# [Provided records]
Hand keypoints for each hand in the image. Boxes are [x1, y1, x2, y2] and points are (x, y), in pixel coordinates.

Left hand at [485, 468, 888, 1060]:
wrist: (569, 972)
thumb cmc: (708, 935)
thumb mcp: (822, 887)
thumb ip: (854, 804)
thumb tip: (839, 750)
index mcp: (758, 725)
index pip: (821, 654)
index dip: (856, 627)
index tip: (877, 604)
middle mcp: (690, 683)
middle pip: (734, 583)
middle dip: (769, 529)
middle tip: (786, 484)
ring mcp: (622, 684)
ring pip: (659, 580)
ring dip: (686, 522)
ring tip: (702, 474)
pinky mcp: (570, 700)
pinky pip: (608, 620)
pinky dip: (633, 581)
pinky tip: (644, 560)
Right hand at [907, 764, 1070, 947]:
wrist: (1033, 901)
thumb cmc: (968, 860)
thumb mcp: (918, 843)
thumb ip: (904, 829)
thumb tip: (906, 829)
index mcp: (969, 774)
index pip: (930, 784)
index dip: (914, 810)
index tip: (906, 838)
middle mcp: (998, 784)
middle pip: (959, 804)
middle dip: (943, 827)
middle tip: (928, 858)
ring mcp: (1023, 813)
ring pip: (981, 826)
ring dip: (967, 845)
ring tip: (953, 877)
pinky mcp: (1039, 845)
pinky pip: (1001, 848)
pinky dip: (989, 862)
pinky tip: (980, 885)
--
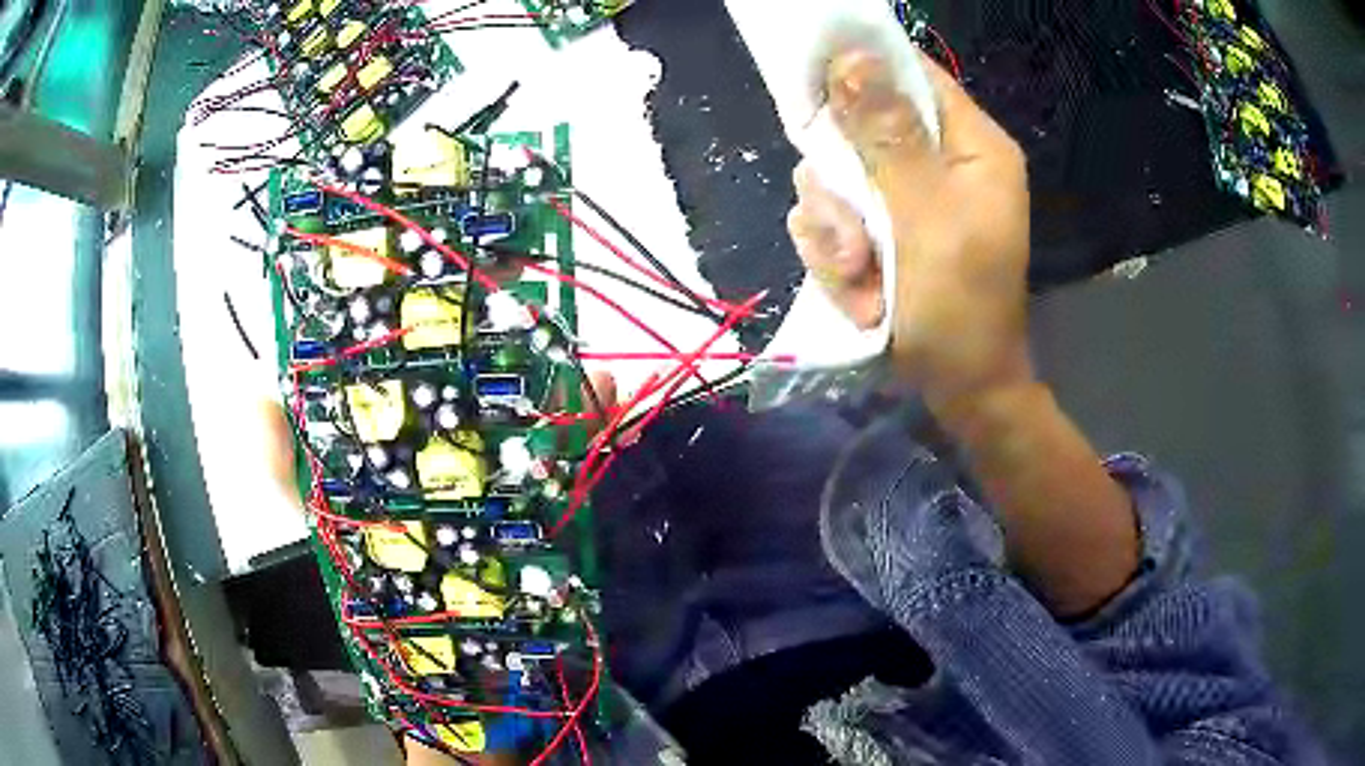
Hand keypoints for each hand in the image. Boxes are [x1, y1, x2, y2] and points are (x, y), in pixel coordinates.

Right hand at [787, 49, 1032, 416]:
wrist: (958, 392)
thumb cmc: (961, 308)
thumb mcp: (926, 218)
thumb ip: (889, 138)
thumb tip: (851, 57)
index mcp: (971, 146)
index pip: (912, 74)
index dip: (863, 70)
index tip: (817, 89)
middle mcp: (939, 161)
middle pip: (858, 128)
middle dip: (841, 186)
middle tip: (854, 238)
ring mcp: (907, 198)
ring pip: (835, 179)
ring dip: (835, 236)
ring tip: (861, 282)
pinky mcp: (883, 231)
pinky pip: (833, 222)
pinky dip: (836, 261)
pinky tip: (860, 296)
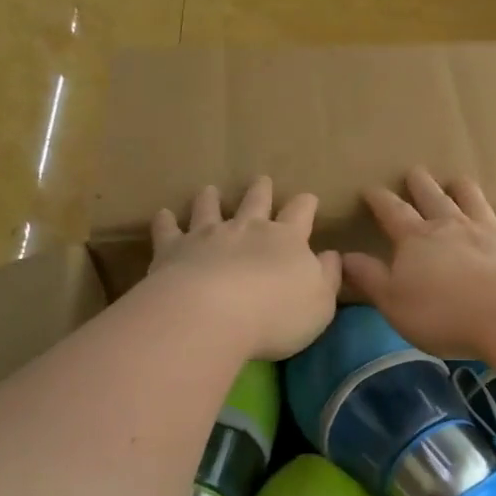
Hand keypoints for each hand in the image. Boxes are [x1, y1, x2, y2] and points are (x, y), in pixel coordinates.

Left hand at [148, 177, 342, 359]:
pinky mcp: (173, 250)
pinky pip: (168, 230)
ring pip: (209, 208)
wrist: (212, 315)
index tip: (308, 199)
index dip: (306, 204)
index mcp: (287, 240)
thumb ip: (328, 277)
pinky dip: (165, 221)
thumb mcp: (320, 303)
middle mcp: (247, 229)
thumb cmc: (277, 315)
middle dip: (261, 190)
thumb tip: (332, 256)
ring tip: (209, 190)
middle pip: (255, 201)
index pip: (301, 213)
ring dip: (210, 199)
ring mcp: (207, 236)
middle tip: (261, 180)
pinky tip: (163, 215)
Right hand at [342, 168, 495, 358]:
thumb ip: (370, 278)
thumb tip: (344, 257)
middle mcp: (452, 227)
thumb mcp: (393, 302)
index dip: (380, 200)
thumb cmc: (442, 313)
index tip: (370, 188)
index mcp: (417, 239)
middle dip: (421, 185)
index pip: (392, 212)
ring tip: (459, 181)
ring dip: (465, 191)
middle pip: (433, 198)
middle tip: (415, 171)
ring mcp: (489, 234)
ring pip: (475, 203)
==
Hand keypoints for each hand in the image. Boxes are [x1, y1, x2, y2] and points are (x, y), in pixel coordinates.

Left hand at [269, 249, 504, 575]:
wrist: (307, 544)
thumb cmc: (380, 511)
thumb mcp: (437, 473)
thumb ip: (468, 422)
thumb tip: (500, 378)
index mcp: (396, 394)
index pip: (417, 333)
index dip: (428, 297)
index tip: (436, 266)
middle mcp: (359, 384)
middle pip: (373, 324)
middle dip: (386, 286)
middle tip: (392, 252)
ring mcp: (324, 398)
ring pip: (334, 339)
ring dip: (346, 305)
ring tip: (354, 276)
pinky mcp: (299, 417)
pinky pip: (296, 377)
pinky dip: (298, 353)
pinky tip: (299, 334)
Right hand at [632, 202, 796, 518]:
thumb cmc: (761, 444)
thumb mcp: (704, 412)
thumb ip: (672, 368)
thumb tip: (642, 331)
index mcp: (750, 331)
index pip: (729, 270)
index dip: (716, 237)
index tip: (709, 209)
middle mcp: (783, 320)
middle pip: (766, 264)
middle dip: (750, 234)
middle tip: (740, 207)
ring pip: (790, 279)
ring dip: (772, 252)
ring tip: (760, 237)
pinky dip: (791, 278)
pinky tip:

# [Task goal]
Count how many lines of the entries include the string "Left". The number is the entire answer.

# [Answer to this exercise]
3